# JOB ITEM
Keep only the lines of the data below that contain "民族社会学", and copy them.

(Page segmentation data)
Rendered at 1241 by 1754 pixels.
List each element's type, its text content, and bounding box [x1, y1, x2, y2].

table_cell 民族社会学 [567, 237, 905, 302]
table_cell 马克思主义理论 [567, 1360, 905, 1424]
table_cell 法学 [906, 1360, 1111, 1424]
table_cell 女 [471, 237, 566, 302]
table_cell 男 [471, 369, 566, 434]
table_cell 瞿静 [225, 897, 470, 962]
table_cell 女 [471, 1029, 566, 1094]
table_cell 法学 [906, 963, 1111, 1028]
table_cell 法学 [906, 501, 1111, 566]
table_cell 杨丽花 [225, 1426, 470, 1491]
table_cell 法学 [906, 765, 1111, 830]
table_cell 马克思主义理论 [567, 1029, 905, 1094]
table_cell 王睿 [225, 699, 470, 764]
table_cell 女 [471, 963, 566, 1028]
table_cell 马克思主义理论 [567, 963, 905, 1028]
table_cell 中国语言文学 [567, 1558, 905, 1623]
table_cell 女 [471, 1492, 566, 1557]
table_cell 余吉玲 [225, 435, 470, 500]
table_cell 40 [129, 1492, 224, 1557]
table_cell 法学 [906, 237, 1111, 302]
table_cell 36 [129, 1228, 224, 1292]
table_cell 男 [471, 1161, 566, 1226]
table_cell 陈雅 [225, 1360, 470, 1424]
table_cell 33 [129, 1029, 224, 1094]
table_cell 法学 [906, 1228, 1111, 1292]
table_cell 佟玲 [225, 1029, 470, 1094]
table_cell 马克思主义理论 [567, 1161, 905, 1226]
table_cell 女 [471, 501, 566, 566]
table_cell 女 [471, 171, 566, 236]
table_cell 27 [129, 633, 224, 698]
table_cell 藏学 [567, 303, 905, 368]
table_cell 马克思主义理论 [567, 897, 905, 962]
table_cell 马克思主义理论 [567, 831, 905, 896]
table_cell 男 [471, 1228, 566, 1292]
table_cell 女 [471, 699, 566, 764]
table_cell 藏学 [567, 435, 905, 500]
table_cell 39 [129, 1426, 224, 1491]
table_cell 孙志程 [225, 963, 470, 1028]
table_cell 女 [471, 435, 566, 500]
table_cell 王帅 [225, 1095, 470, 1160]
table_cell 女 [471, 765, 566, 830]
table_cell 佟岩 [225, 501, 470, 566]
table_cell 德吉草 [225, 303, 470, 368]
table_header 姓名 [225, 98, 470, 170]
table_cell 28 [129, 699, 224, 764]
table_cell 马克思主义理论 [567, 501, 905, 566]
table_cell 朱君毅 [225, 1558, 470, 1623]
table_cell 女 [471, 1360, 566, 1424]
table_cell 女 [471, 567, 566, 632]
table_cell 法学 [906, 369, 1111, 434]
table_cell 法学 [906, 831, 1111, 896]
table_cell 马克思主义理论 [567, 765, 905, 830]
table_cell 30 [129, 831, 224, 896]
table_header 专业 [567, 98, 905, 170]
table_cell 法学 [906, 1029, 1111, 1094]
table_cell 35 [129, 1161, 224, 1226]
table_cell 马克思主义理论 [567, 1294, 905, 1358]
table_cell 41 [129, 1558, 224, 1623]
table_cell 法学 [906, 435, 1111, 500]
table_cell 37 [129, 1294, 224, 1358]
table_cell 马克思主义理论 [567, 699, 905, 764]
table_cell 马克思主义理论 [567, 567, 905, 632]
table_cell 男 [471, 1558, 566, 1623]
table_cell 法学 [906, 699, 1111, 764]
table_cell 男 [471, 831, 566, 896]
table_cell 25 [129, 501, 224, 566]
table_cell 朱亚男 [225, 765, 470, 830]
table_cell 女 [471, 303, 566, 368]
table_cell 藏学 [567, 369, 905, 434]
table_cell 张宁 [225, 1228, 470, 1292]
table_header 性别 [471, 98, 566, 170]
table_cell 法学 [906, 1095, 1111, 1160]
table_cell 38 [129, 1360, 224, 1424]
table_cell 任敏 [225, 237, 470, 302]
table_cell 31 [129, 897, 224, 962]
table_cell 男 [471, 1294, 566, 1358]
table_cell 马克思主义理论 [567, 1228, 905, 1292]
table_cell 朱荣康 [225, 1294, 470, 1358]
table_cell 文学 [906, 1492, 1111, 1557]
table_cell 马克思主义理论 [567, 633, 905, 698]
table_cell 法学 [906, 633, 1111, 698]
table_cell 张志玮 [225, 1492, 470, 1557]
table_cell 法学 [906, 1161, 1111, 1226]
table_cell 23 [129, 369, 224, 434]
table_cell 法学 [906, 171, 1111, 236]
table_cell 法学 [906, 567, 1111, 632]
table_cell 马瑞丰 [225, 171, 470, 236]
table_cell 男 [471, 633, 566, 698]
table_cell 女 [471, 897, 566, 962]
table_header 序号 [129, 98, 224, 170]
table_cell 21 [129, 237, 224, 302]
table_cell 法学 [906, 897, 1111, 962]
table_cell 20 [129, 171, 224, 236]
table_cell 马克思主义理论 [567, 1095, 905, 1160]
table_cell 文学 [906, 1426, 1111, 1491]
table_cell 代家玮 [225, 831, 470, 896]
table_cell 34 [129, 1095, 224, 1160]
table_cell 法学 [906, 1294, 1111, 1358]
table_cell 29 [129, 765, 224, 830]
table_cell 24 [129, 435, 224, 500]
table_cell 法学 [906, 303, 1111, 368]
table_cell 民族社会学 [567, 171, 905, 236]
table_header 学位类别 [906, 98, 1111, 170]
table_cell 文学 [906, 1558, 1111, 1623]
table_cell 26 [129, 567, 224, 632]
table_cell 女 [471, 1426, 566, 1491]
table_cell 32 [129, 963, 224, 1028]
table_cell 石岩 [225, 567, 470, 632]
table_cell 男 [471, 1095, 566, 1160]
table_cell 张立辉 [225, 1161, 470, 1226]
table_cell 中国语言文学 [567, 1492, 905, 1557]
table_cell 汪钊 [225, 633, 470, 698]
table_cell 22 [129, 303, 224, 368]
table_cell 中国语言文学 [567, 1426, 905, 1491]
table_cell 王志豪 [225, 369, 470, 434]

# ANSWER SPACE
table_cell 民族社会学 [567, 237, 905, 302]
table_cell 民族社会学 [567, 171, 905, 236]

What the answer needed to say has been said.